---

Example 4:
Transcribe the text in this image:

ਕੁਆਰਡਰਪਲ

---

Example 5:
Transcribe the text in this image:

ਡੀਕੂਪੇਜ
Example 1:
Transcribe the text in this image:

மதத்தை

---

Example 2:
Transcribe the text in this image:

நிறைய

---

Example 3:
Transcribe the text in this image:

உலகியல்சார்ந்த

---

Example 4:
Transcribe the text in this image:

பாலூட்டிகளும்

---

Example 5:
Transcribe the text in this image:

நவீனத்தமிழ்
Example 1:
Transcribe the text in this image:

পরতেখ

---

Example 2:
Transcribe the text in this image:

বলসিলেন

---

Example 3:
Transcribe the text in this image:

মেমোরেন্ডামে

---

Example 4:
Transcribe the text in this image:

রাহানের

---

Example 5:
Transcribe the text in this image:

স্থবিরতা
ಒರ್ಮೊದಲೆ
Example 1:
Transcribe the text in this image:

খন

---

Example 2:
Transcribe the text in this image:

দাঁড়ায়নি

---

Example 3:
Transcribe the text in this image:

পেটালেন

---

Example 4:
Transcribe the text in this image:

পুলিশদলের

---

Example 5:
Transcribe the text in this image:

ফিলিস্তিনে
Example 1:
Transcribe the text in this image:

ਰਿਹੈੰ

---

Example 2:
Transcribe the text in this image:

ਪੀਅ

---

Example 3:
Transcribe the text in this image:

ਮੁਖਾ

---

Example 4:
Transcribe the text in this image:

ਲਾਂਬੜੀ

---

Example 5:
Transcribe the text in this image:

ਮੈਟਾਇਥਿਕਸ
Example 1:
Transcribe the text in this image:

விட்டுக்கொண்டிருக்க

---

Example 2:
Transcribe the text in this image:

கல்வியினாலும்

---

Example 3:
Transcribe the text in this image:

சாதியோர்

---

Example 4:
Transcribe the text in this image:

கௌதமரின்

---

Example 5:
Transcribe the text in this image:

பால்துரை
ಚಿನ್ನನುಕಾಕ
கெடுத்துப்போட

----

▸ **Task directions**
Each record needs to be copied out again, letter for letter.

▸ **Output for this exercise**
---

Example 4:
Transcribe the text in this image:

ਕੁਆਰਡਰਪਲ

---

Example 5:
Transcribe the text in this image:

ਡੀਕੂਪੇਜ
Example 1:
Transcribe the text in this image:

மதத்தை

---

Example 2:
Transcribe the text in this image:

நிறைய

---

Example 3:
Transcribe the text in this image:

உலகியல்சார்ந்த

---

Example 4:
Transcribe the text in this image:

பாலூட்டிகளும்

---

Example 5:
Transcribe the text in this image:

நவீனத்தமிழ்
Example 1:
Transcribe the text in this image:

পরতেখ

---

Example 2:
Transcribe the text in this image:

বলসিলেন

---

Example 3:
Transcribe the text in this image:

মেমোরেন্ডামে

---

Example 4:
Transcribe the text in this image:

রাহানের

---

Example 5:
Transcribe the text in this image:

স্থবিরতা
ಒರ್ಮೊದಲೆ
Example 1:
Transcribe the text in this image:

খন

---

Example 2:
Transcribe the text in this image:

দাঁড়ায়নি

---

Example 3:
Transcribe the text in this image:

পেটালেন

---

Example 4:
Transcribe the text in this image:

পুলিশদলের

---

Example 5:
Transcribe the text in this image:

ফিলিস্তিনে
Example 1:
Transcribe the text in this image:

ਰਿਹੈੰ

---

Example 2:
Transcribe the text in this image:

ਪੀਅ

---

Example 3:
Transcribe the text in this image:

ਮੁਖਾ

---

Example 4:
Transcribe the text in this image:

ਲਾਂਬੜੀ

---

Example 5:
Transcribe the text in this image:

ਮੈਟਾਇਥਿਕਸ
Example 1:
Transcribe the text in this image:

விட்டுக்கொண்டிருக்க

---

Example 2:
Transcribe the text in this image:

கல்வியினாலும்

---

Example 3:
Transcribe the text in this image:

சாதியோர்

---

Example 4:
Transcribe the text in this image:

கௌதமரின்

---

Example 5:
Transcribe the text in this image:

பால்துரை
ಚಿನ್ನನುಕಾಕ
கெடுத்துப்போட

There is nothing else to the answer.